Task:
Please reproduce every row below character for character, leaving the pictures out of your copy.
^^^^
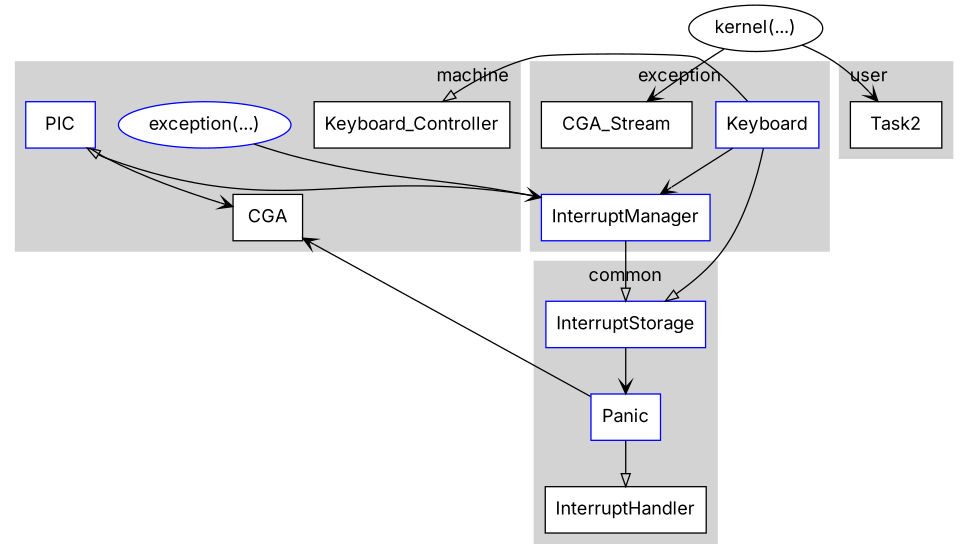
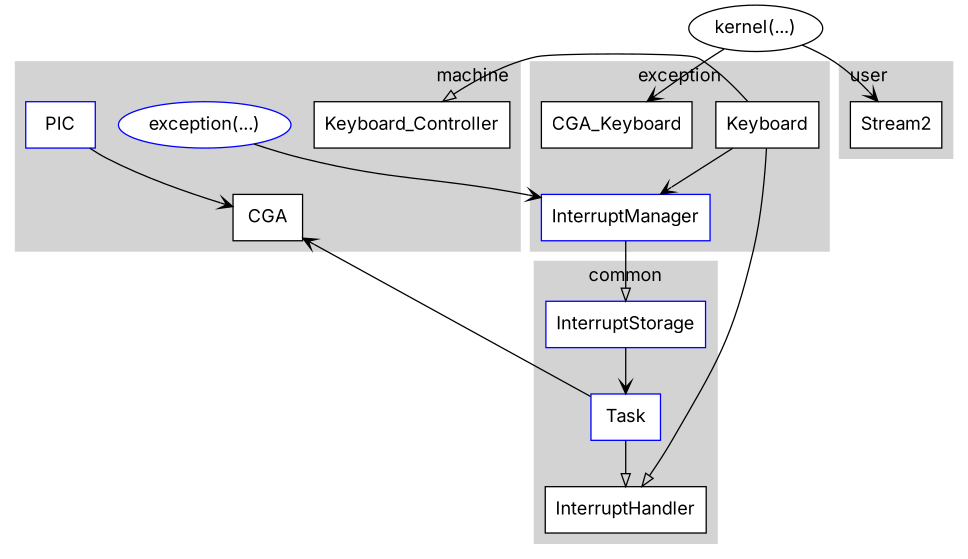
  digraph {
    fontname=Inter
    node [fillcolor=white fontname=Inter shape=box style="solid,filled"]
    edge [arrowhead=open fontname=Inter]
    n1 [label=Keyboard_Controller]
    n2 [color=blue label=PIC]
    n3 [color=blue label="exception(...)" shape=oval]
    n4 [label=CGA]
-   n5 [label=Task2]
+   n5 [label=Stream2]
    n6 [label=InterruptHandler]
-   n7 [color=blue label=Panic]
+   n7 [color=blue label=Task]
    n8 [color=blue label=InterruptStorage]
    n9 [color=blue label=InterruptManager]
-   n10 [color=blue label=Keyboard]
-   n11 [label=CGA_Stream]
+   n10 [color=black label=Keyboard]
+   n11 [label=CGA_Keyboard]
    n12 [label="kernel(...)" shape=oval]
    subgraph cluster_1 {
      color=lightgray
      label=machine
      labeljust=r
      style=filled
      n1
      n2
      n3
      n4
    }
    subgraph cluster_2 {
      color=lightgray
      label=user
      labeljust=l
      rank=source
      style=filled
      n5
    }
    subgraph cluster_3 {
      color=lightgray
      label=common
      labeljust=c
      style=filled
      n6
      n7
      n8
    }
    subgraph cluster_4 {
      color=lightgray
      label=exception
      labeljust=c
      style=filled
      n9
      n10
      n11
    }
    n2 -> n4
    n3 -> n9 [weight=5]
    n7 -> n4
    n7 -> n6 [arrowhead=empty]
    n8 -> n7 [weight=2]
-   n9 -> n2 [arrowhead=empty weight=2]
    n9 -> n8 [arrowhead=empty weight=2]
    n10 -> n1 [arrowhead=empty]
-   n10 -> n8 [arrowhead=empty]
+   n10 -> n6 [arrowhead=empty]
    n10 -> n9 [weight=4]
    n12 -> n5
    n12 -> n11
  }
^^^^
Exercise output:
  digraph {
    fontname=Inter
    node [fillcolor=white fontname=Inter shape=box style="solid,filled"]
    edge [arrowhead=open fontname=Inter]
    n1 [label=Keyboard_Controller]
    n2 [color=blue label=PIC]
    n3 [color=blue label="exception(...)" shape=oval]
    n4 [label=CGA]
-   n5 [label=Task2]
+   n5 [label=Stream2]
    n6 [label=InterruptHandler]
-   n7 [color=blue label=Panic]
+   n7 [color=blue label=Task]
    n8 [color=blue label=InterruptStorage]
    n9 [color=blue label=InterruptManager]
-   n10 [color=blue label=Keyboard]
-   n11 [label=CGA_Stream]
+   n10 [color=black label=Keyboard]
+   n11 [label=CGA_Keyboard]
    n12 [label="kernel(...)" shape=oval]
    subgraph cluster_1 {
      color=lightgray
      label=machine
      labeljust=r
      style=filled
      n1
      n2
      n3
      n4
    }
    subgraph cluster_2 {
      color=lightgray
      label=user
      labeljust=l
      rank=source
      style=filled
      n5
    }
    subgraph cluster_3 {
      color=lightgray
      label=common
      labeljust=c
      style=filled
      n6
      n7
      n8
    }
    subgraph cluster_4 {
      color=lightgray
      label=exception
      labeljust=c
      style=filled
      n9
      n10
      n11
    }
    n2 -> n4
    n3 -> n9 [weight=5]
    n7 -> n4
    n7 -> n6 [arrowhead=empty]
    n8 -> n7 [weight=2]
-   n9 -> n2 [arrowhead=empty weight=2]
    n9 -> n8 [arrowhead=empty weight=2]
    n10 -> n1 [arrowhead=empty]
-   n10 -> n8 [arrowhead=empty]
+   n10 -> n6 [arrowhead=empty]
    n10 -> n9 [weight=4]
    n12 -> n5
    n12 -> n11
  }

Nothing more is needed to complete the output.